Persaingan
pemasaran internasional untuk jumlah produksi jeruk nasional yang rendah
sehingga peredaran jeruk impor bertaburan di tanah air, tetapi karena
ketersediaan jeruk bermutu yang sedikit dari sentra yang terpencar dengan skala
kecil mengakibatkan jeruk nasional kalah dalam persaingan. Berdasarkan data BPS
akhir 2011 menunjukan produksi jeruk dalam negeri 454,83 ribu ton dan konsumsi
masyarakat 178,68 ribu ton. Namun, selama itu, Indonesia masih melakukan impor
sebesar 49,61 ribu ton jeruk. Dengan pola konsumsi konsumen terhadap produk
buah jeruk segar bisa beragam, seperti konsumen di kota Banjarmasin yang lebih
menyenangi buah yang berukuran kecil dari kelas buah D, dibandingkan yang
berasal dari kelas A atau B. Buah jeruk Siam Banjar yang berukuran kecil
ternyata mempunyai rasa yang lebih manis, jumlah biji cenderung sedikit dan
bagian yang bisa dimakan lebih banyak. Dalam masyarakat seharusnya lebih
memilih jeruk lokal daripada impor, pasalnya jeruk lokal ini sudah pasti lebih
segar dibandingkan dengan jeruk impor yang telah dipanen beberapa bulan lalu di
negara asalnya. (Sources: Data BPS, Media Horti, Data diolah F. Hero K.
Purba).
Jeruk
(Citrus Sp) merupakan
salah satu komoditas yang telah lama dikenal dan dikembangkan di Indonesia,
dengan rasa yang khas sebagai salah satu tanaman yang diminati masyarakat luas.
Selain harga yang terjangkau, jeruk juga memiliki kandungan gizi dan sumber
kalori. Perkembangan teknologi telah membawa komoditas jeruk menjadi komoditas
bisnis yang dapat meningkatkan kesejahteraan hidup para pelaku yang terlibat
didalamnya. Untuk daerah-daerah penghasil jeruk terbesar di Indonesia (diatas 50 ribu ton per
tahun) berturut-turut antara lain adalah Sumatera Utara, Jawa Tengah, Riau,
Jawa Timur dan Sumatera Selatan. Masa panen jeruk lokal dimulai pada bulan
Januari-Pebruari, meningkat pada bulan Maret-April, dan mencapai puncak panen
pada bulan Mei-Juli. Kemudian menurun pada bulan Agustus-September dan mencapai
titik terendah pada bulan Oktober. Sedangkan pada bulan Nopember dan Desember
terjadi kekosongan pasokan jeruk lokal dari seluruh propinsi penghasil jeruk di
Indonesia.
Untuk pasokan itu memang masih sangat sedikit dibanding devisa yang keluar
untuk mendatangkan jeruk. Pada 2007 tercatat kedatangan 118.808 ton jeruk
senilai U$83,16-juta setara Rp831,6-miliar. Sejumlah 80% jeruk itu berasal dari
China.
Pengiriman tertinggi dari negara Tirai Bambu itu berlangsung pada Januari –
Maret dengan volume di atas 10.000 ton. Sisanya dipasok 16 negara lain seperti Thailand, Argentina,
Pakistan, dan Australia.
○ ○ ○ ○ ○ ○ ○
→ PERINTAH TUGAS A
Tentukan apakah pernyataan berikut sesuai dengan teks bacaan, lalu jawab ya atau tidak beserta kutipan persis dari teks yang menjadi dasarnya: (i) puncak panen jeruk lokal terjadi pada bulan Mei-Juli; (ii) konsumen di kota Banjarmasin lebih menyukai buah jeruk dari kelas A; (iii) sebagian besar jeruk yang didatangkan pada 2007 berasal dari Thailand.
○ ○ ○ ○ ○ ○ ○
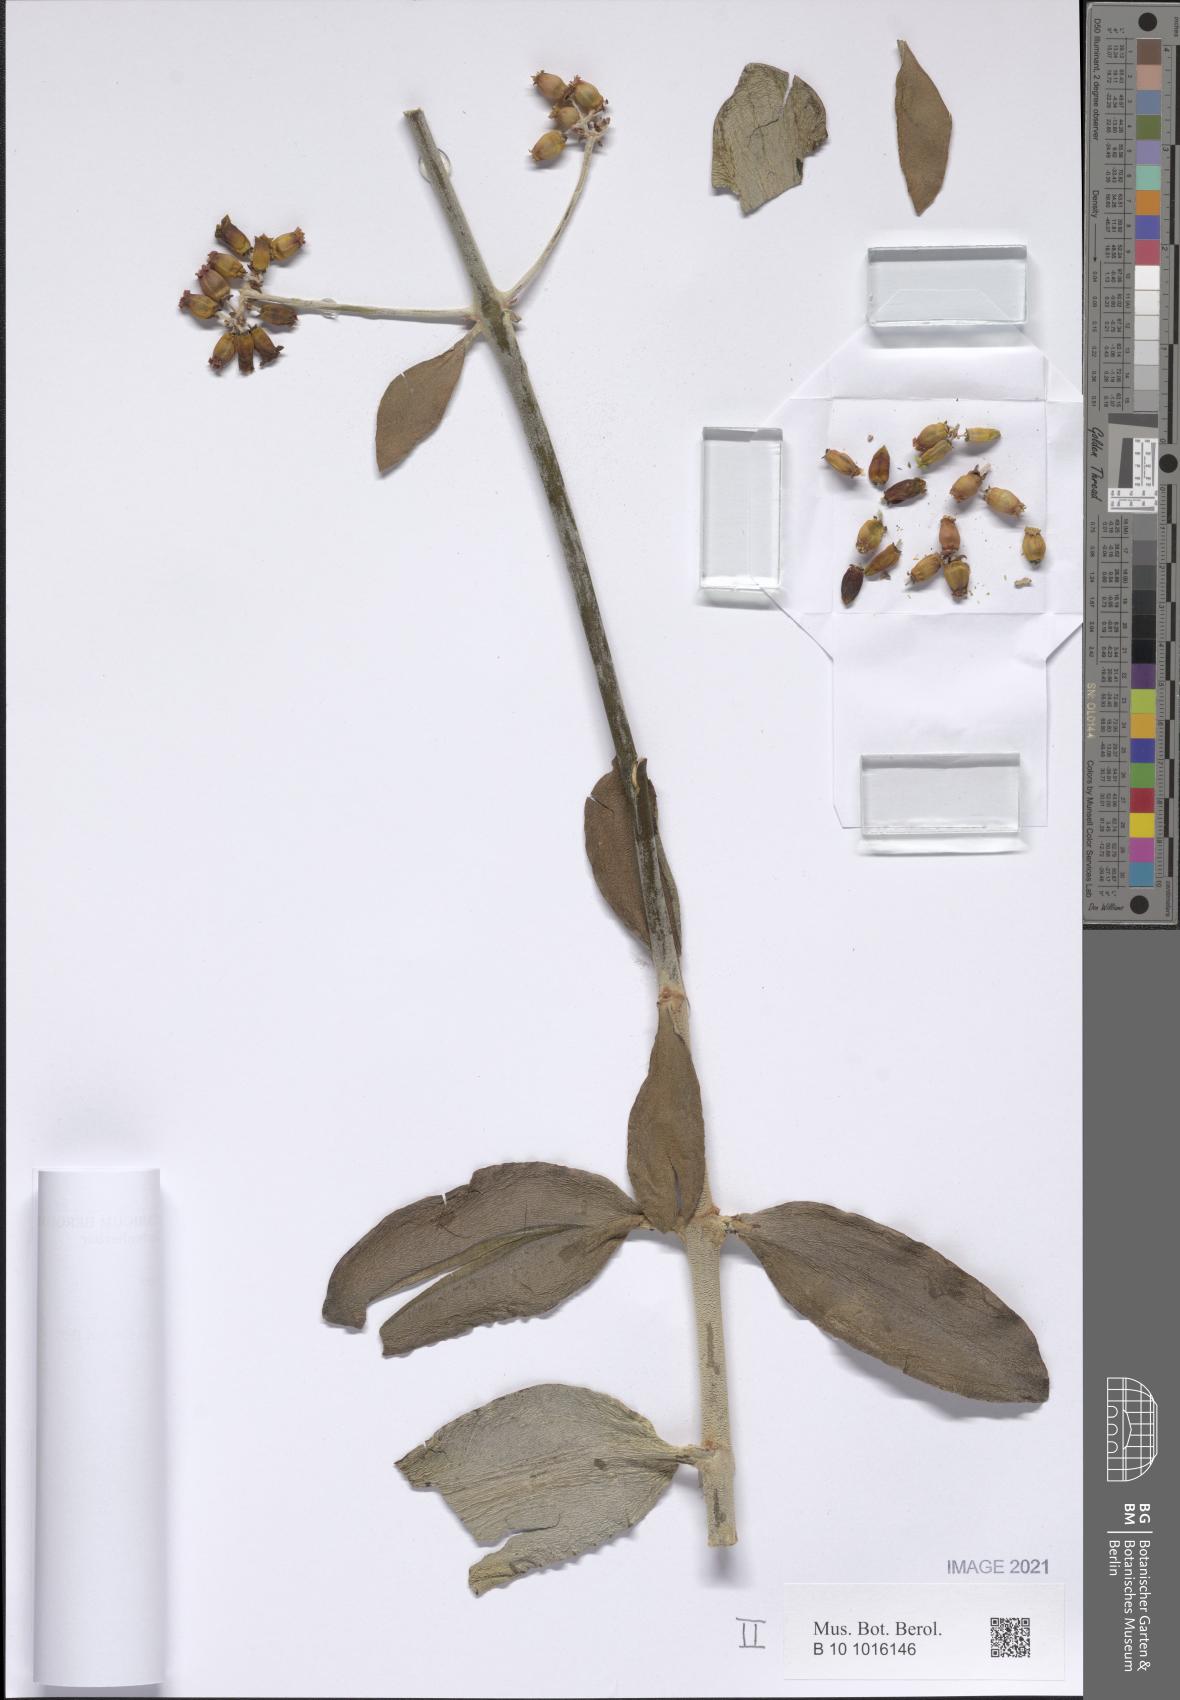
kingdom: Plantae
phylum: Tracheophyta
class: Magnoliopsida
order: Saxifragales
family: Crassulaceae
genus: Kalanchoe
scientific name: Kalanchoe orgyalis
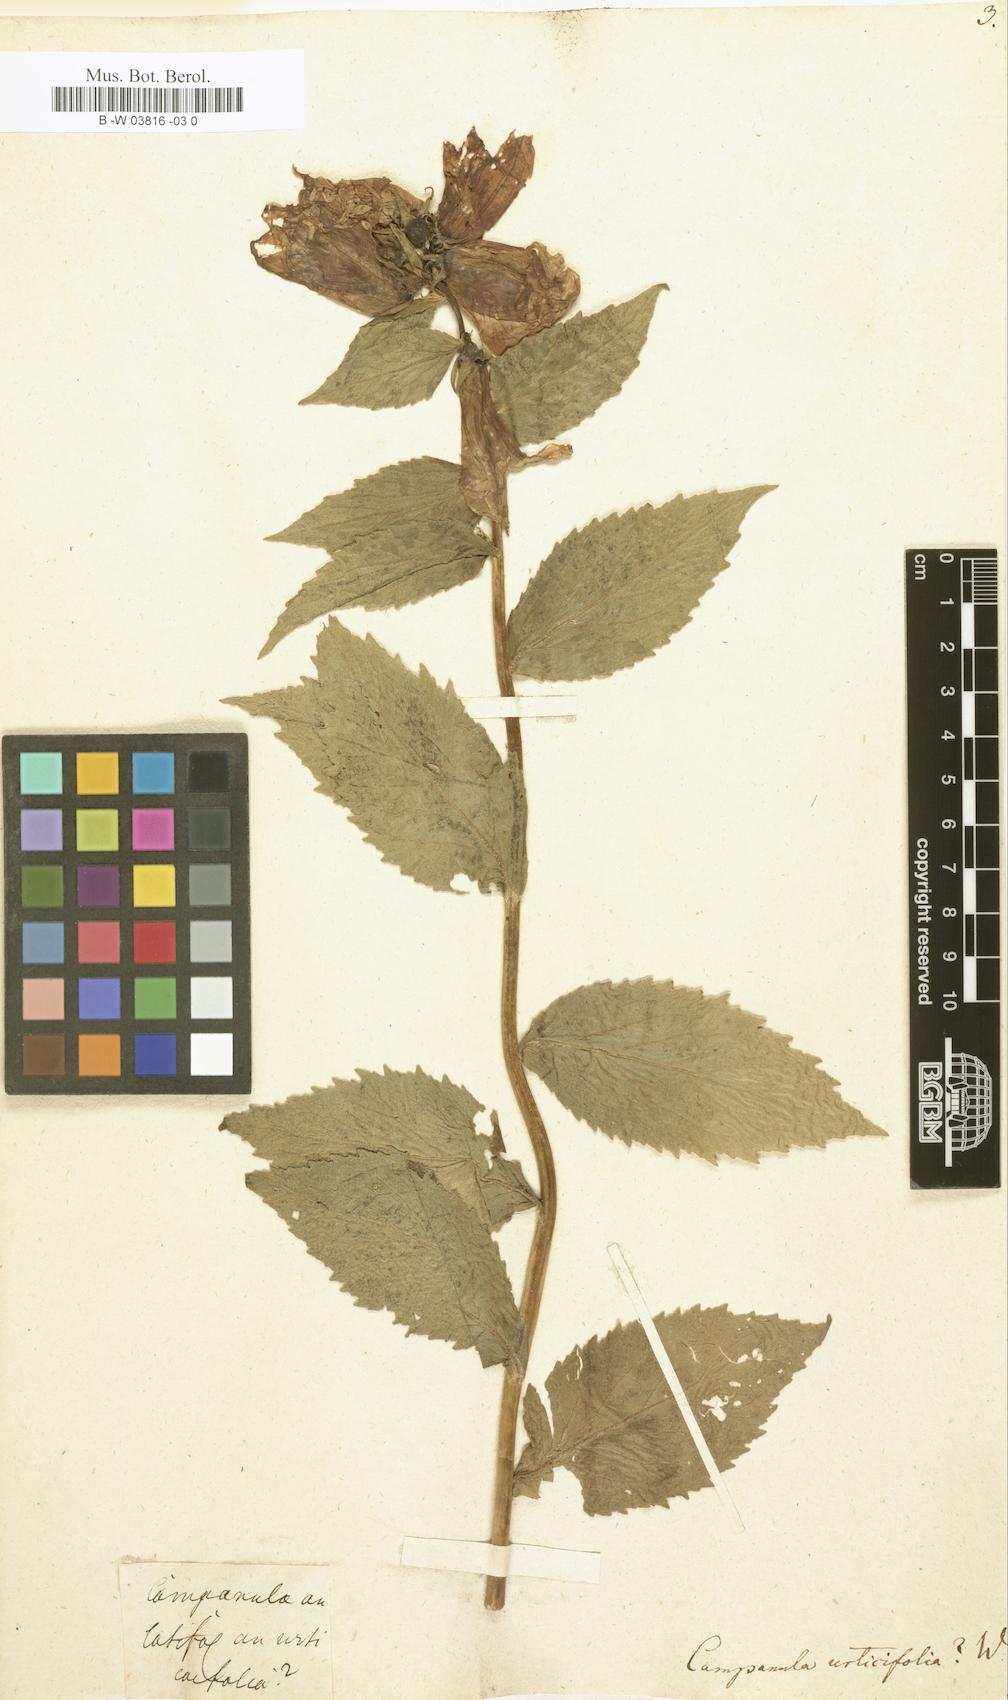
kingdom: Plantae
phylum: Tracheophyta
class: Magnoliopsida
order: Asterales
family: Campanulaceae
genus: Campanula
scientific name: Campanula urticifolia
○ ○ ○ ○ ○ ○ ○
→ PERINTAH TUGAS B
Sajikan bagian catatan dari baris yang memuat "order: Saxifragales" sampai akhir catatan sebagai tabel Markdown dengan kolom No dan Baris. Lewati baris kosong dan jangan sertakan gambar.

→ JAWABAN A
(i) Ya: "mencapai puncak panen pada bulan Mei-Juli".
(ii) Tidak: "lebih menyenangi buah yang berukuran kecil dari kelas buah D, dibandingkan yang berasal dari kelas A atau B".
(iii) Tidak: "Sejumlah 80% jeruk itu berasal dari China."

→ JAWABAN B
| No | Baris |
|---|---|
| 1 | order: Saxifragales |
| 2 | family: Crassulaceae |
| 3 | genus: Kalanchoe |
| 4 | scientific name: Kalanchoe orgyalis |
| 5 | kingdom: Plantae |
| 6 | phylum: Tracheophyta |
| 7 | class: Magnoliopsida |
| 8 | order: Asterales |
| 9 | family: Campanulaceae |
| 10 | genus: Campanula |
| 11 | scientific name: Campanula urticifolia |